Aside from market liquidity issues in the currency and bond markets, the gold futures and options settlements and delivery notices were squaring their books at the CME from Mar. 26-29. We are also in the middle of spring seasonality patterns that typically create a choppy atmosphere with downside volatility. Conspiracy jumpers are always waiting behind the next door for every price flux instead of taking the markets in as a whole.
It did not end there. I heard another analyst in an interview regurgitate the same BIS theory, but this time with a presumption that it occurred during low-liquidity trading hours. Oops! The anomaly occurred at 9:40am EDT, which is a high-liquidity window where the COMEX is open for business and regulator eyes are on it stateside.
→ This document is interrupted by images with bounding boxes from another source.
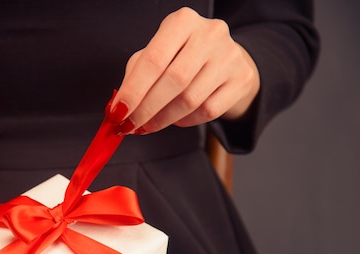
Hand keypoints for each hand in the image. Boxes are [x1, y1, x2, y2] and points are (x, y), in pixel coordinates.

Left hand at [108, 7, 259, 134]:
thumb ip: (136, 75)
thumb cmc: (183, 56)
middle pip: (173, 81)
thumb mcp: (158, 53)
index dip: (133, 91)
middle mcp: (210, 34)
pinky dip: (186, 121)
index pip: (153, 60)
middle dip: (146, 109)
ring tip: (148, 125)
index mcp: (182, 21)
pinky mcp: (241, 80)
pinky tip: (176, 119)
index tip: (118, 113)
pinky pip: (208, 111)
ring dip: (163, 119)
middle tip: (130, 126)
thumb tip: (118, 107)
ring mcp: (230, 57)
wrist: (226, 58)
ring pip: (190, 100)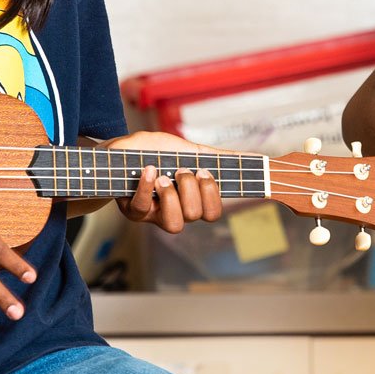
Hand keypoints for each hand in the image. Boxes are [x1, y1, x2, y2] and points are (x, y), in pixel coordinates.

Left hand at [106, 131, 225, 232]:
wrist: (115, 152)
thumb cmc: (152, 152)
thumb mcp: (187, 149)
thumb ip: (217, 156)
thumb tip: (259, 158)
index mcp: (191, 197)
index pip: (212, 212)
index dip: (212, 195)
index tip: (203, 172)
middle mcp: (175, 210)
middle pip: (196, 215)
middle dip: (191, 190)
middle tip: (181, 170)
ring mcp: (154, 214)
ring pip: (175, 224)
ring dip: (171, 197)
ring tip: (163, 177)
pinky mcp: (133, 212)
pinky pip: (143, 208)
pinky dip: (146, 187)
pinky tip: (147, 170)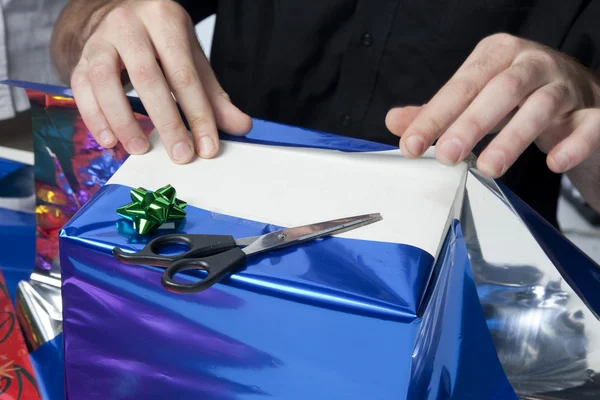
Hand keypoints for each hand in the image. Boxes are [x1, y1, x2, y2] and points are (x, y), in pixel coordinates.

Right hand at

I agree that cartel manipulation typically occurs during off-market hours, but to presstitute 9:40am in New York as a cartel manipulation storyline reeks of desperation for Website traffic.
Here is an overview of the end-of-month price action in gold…
Gold monthly chart as of Mar. 29, 2019 close…
An Ascending Triangle pattern drawn back to the 2016 high and low dominates the big picture. The overhead 38.2% Fibonacci at $1,380 has been a formidable resistance level since Mar. 2014. The overhead 100 Simple Moving Average (SMA) has acted as resistance since Aug. 2018, and the 21 SMA has acted as support for the last three months. The DMI-ADX remains in a positive momentum, but undecided overall. The StochRSI has topped out and is rolling over, but it remains in positive territory. Volumes are strong and steady.
I am neutral near-term until the overhead 100 SMA around $1,250 is taken out with conviction and the $1,380 Fibonacci level is challenged. Springtime is typically a bad time of the year to layer bullish positions due to seasonality patterns, but short-term scalps and swing trades are possible if $1,300 is taken out decisively again. The price action could be choppy for a while before challenging the $1,380 level, but that could shift on a dime if a news headline or market event prompts a decisive price move.